L’affaire des déserteurs Erythréens, arrivés l’an dernier en tête de la statistique des demandes d’asile, a fortement retenu l’attention. Le DFJP a réussi le tour de passe-passe de faire croire qu’ils obtenaient l’asile uniquement du fait de leur désertion. En réalité, c’est parce qu’ils sont

menacés de traitements inhumains que la jurisprudence leur est favorable. Et sur ce point, la marge de manœuvre du DFJP est réduite. La Convention de Genève de 1951 impose en effet d’accorder le statut de réfugié dans un tel cas.

De l’inexigibilité du renvoi

La Suisse est par contre libre d’agir sur l’admission provisoire pour inexigibilité du renvoi, qui ne repose pas sur le droit international. Déjà lors de la dernière révision de la loi, le DFJP avait tenté de limiter drastiquement la définition de

l’inexigibilité en proposant de remplacer le critère du «danger concret» par celui du «danger pour la vie».

Un changement repoussé in extremis lors des débats aux Chambres. Avec une belle constance, le DFJP s’attaque aujourd’hui à l’admission provisoire d’une autre façon.

Fardeau de la preuve

Pour en limiter l’octroi, le DFJP envisagerait d’imposer au requérant le «fardeau de la preuve» de l’inexigibilité de son renvoi. A tout le moins sur ses motifs personnels. La vraisemblance de ses indications ne suffirait plus. Exemple: il incomberait au requérant de «prouver» qu’il n’a plus de famille sur place susceptible d’assurer sa survie, en présentant des certificats de décès. Apparemment raisonnable, cette exigence est en réalité aberrante. Lorsqu’un requérant peut apporter ce genre de preuves, qui sont dans son intérêt, il le fait. Mais il n’est souvent pas possible de disposer de preuves concrètes.

Souvent, ce sont des problèmes de santé qui font obstacle au renvoi, car un traitement approprié ne serait pas possible, de sorte que le rapatriement représenterait une mise en danger. Aujourd’hui, c’est l’ODM qui, en cas de maladie grave, est tenu de démontrer que les soins pourront être administrés dans le pays d’origine. Le requérant qui signale le problème, ne dispose pas, contrairement à l’ODM, d’un appareil documentaire et des possibilités de recherches approfondies pour vérifier si tel traitement est accessible dans telle région du monde.

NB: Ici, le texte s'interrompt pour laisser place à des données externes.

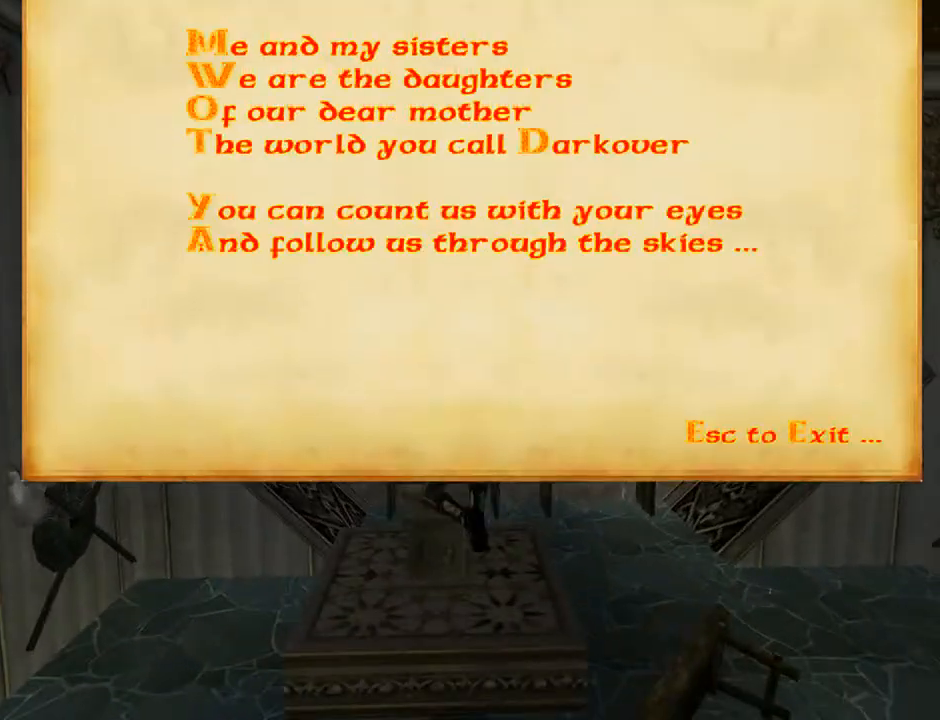
{"buttons": [], "left_stick": "center", "right_stick": "center", "events": [[133, "CROSS", "up"], [200, "CROSS", "down"], [367, "CROSS", "up"]]}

Accès inégal aux ressources

C’est aussi l’ODM qui doit s’assurer, par une enquête individualisée, que la sécurité des représentants de minorités ethniques au Kosovo est bien garantie, ou de montrer qu’un réseau social pourra prendre en charge un Kurde irakien à son retour.

On voit d’ici les dégâts, si un requérant se voit renvoyé du seul fait qu’il n’a pas réussi par lui-même à rassembler des informations qui impliquent parfois le recours à des réseaux spécialisés ou à des enquêtes d’ambassade hors de sa portée.